What these dynamics are in actual operating practice ,seem less pasted over there. They are expressed more purely in the comings and goings-the queasy phantasmagoria which is daily life in that city.

These leakages from the forced dynamic of American capitalism is what causes the omnipresence of a floating "depression" in Los Angeles.

Of course, one must know, that for American corporate capital, the re-institutionalization of slavery, would be a dream come true.

There are simply nodes in America, where that dream is closer to the surface, more palpable.

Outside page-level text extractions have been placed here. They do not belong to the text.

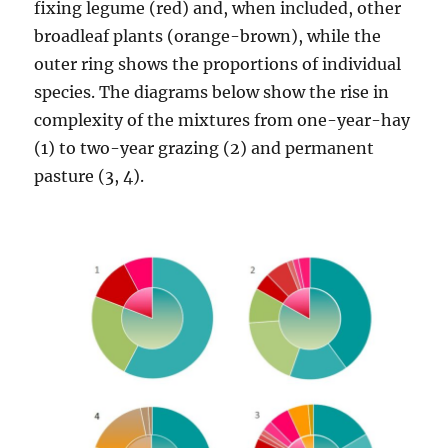
fixing legume (red) and, when included, other
broadleaf plants (orange-brown), while the
outer ring shows the proportions of individual
species. The diagrams below show the rise in
complexity of the mixtures from one-year-hay
(1) to two-year grazing (2) and permanent
pasture (3, 4).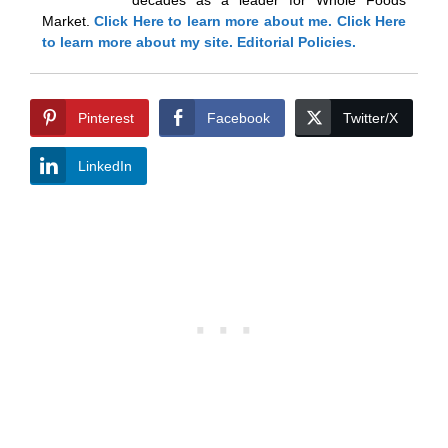
Market.
Click Here
to learn more about me.
Click Here
to learn more about my site.
Editorial Policies.
Pinterest
Facebook
Twitter/X
LinkedIn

The disquieting feeling which overwhelms one in Los Angeles is the nearness of that 'surfacing.'


Gravatar Haven't read the whole thread, but...
Don't forget correlation does not give the direction of causation. My interpretation would be
a) Many blacks are poor due to their backgrounds, a consequence of their ancestors' persecution
b) A higher proportion of whites are rich
c) Neighborhoods are separated by rich and poor
d) Poorer people are unhappy in the US

So poor blacks and whites are unhappy and mixed, rich whites are separate and happy. OK, trusting, not happy, but I hope you take my point.

Also most people are racist at some level
( have a go at https://implicit.harvard.edu/implicit/ if you find this implausible ) and this needs to be actively challenged. Many don't, so segregation is preferred. This is an influence too, but I don't have time to work this in just now.


Gravatar me: you made very good points, and the issues you raise are among those that cannot be addressed by satistical methods used in Putnam's paper.


Gravatar Nylund,

Canadian friends have recommended to me:

Grace-Edward Galabuzi's book "Canada's Economic Apartheid: The Social Exclusion of Racialized Groups in the New Century" (2006).

I hope this does not pop the Canadian fairy tale world so many Canadians insist on inhabiting.


Gravatar It's always something, but that something is never racism. I know that because white folks say so.


Gravatar Whatever something might be, that something is always racism. I know that because black folks say so.